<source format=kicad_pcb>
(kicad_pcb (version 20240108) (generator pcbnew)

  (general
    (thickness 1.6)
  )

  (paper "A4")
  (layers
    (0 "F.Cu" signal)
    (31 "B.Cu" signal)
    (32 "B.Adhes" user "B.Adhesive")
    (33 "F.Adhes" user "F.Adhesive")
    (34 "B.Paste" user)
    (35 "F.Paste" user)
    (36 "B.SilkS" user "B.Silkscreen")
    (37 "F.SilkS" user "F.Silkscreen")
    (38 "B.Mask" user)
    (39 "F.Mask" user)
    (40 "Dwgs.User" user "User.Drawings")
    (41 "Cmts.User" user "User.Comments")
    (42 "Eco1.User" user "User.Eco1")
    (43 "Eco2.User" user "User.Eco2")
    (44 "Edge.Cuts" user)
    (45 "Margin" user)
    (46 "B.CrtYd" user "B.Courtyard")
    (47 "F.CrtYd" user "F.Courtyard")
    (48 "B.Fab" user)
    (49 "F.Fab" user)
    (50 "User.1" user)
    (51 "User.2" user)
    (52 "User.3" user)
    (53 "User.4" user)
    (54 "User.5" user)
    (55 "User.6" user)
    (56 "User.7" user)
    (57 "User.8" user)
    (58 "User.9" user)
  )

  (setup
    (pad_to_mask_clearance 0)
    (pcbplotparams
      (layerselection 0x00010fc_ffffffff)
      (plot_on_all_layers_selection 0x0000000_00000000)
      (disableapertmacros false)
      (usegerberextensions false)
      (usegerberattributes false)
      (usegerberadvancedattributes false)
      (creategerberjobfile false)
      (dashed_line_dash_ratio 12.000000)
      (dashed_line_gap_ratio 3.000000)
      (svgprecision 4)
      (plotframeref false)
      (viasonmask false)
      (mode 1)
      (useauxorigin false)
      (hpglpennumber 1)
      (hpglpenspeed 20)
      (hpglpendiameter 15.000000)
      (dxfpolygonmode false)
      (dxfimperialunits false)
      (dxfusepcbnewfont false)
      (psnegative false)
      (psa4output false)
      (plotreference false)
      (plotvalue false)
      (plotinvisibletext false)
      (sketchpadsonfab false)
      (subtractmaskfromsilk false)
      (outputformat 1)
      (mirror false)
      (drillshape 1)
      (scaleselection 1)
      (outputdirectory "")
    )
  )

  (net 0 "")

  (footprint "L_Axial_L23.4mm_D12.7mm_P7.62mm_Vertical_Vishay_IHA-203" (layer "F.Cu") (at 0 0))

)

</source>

──────

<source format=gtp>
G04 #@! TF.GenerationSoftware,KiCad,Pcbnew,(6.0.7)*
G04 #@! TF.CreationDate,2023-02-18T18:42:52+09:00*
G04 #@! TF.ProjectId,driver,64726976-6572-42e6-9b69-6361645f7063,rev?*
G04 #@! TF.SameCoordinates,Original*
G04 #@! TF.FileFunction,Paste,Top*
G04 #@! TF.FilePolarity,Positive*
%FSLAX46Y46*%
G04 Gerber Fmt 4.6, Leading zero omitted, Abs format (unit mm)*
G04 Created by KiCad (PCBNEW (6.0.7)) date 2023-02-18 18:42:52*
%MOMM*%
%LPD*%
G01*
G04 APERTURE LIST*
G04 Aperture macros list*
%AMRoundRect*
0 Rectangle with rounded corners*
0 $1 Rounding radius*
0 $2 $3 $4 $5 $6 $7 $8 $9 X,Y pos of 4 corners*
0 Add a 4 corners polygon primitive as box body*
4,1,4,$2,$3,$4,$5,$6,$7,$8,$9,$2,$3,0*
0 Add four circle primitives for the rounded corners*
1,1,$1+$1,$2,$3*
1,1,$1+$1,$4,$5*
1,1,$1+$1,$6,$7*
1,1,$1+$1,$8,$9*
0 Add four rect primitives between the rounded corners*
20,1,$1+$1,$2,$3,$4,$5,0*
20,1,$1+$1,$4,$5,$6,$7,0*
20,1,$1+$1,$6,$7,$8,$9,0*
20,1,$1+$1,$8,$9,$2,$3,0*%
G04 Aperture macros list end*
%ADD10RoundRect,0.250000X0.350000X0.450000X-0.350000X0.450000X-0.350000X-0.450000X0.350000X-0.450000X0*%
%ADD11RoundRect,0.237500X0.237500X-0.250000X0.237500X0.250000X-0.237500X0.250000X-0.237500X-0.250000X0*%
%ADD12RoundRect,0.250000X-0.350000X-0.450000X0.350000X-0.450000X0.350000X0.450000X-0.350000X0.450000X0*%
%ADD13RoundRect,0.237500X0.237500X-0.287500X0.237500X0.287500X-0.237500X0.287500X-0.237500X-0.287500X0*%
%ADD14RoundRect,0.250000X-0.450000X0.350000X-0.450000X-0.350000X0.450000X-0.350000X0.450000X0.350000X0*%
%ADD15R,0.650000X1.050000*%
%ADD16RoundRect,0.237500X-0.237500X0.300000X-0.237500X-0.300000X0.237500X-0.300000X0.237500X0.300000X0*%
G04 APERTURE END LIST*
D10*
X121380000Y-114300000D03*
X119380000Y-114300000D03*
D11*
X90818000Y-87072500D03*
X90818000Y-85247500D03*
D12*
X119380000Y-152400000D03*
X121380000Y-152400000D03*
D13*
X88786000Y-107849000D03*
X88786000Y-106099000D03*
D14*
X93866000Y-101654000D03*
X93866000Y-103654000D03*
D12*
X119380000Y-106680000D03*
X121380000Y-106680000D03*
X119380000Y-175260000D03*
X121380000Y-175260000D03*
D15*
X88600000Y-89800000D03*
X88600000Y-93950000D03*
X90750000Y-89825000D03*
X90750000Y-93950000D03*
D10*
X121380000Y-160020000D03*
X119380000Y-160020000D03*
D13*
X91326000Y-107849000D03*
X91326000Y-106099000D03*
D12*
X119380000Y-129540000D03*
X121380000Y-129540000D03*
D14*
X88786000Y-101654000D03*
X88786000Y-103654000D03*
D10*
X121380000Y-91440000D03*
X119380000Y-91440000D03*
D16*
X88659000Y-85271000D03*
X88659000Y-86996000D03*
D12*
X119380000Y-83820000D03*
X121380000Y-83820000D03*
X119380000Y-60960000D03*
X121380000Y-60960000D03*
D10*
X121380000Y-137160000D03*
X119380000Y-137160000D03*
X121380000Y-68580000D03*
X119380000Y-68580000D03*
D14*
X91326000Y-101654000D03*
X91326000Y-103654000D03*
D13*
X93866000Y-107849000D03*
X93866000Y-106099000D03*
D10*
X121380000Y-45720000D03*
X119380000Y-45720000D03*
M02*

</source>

──────

* _AIM OF THE TASK_:
Your answer should reproduce each line of the listing that holds the word "four".

* _WRITTEN REPLY_:
0 Add four circle primitives for the rounded corners*
0 Add four rect primitives between the rounded corners*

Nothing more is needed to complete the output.